Members of the major agreed to add a writing assessment, and to delay the reasoning assessment. We also agreed to keep a closer eye on when students enroll in required courses, and to revise comps to better reflect the goals of the major. We will also work on providing assessment materials for specific courses for our next report, for courses that will be of importance for the new Philosophy and Political Science majors.

 

  1. Summary of annual assessment review and planning meeting:

Prof. Lumumba-Kasongo and I met on February 3, 2009 (11:30am to 12:15) to discuss assessing the Public Affairs major. We agreed that this would not warrant too deep inquiry in light of the fact that Public Affairs will be deleted from the curriculum as soon as current students have completed the program.

 

 

  1. Plan for upcoming year

a.              Because of our concern about students’ writing skills, we decided that the highest priority for change should be more emphasis on writing. This will be achieved by asking students declaring the Public Affairs major to submit their best paper so far. Faculty will read it, and ask those who submitted weak papers (below B level) to take at least one course emphasizing writing and to take their paper to the Writing Center for advice about revising the paper to at least the B level. The revised paper is to be submitted at the end of the junior year. If it is still not satisfactory, the student will be asked to work more on it over the summer and resubmit at the beginning of fall semester. We may implement the reasoning assessment in a future year, depending on how long the major remains in existence.
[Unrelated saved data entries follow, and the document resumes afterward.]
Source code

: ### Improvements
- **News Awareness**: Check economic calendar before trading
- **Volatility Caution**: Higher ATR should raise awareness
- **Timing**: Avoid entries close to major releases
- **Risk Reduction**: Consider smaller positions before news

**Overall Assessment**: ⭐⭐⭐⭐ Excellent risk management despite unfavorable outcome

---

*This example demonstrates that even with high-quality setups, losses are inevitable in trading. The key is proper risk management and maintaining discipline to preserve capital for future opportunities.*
b.              Significant numbers of students are enrolling “behind schedule” (according to our 2007 assessment plan) for key courses and/or earning less than B’s. We will concentrate on better advising to keep them on schedule, although to some extent this issue is beyond our control because transfer students often come in already behind. We are not sure what to do about poor grades as we do not control who enters the major.

c.              To encourage our seniors to think more broadly and globally about government and policy, and to utilize the tools they have acquired in various courses, we completely revamped the Comprehensive Examination. The questions now emphasize the application of what they have learned, rather than asking so many questions about past coursework. A copy of the new Comps is appended to this document.

d.             For our next assessment report, we will add examples of assessment measures for particular courses that will continue to exist once Public Affairs has been deleted.

 

  1. Updated assessment plan

See appended document.

 

  1. Data summary

Data came from gradesheets for relevant courses, course syllabi, and informal assessment of current seniors’ achievement in PUBL 401.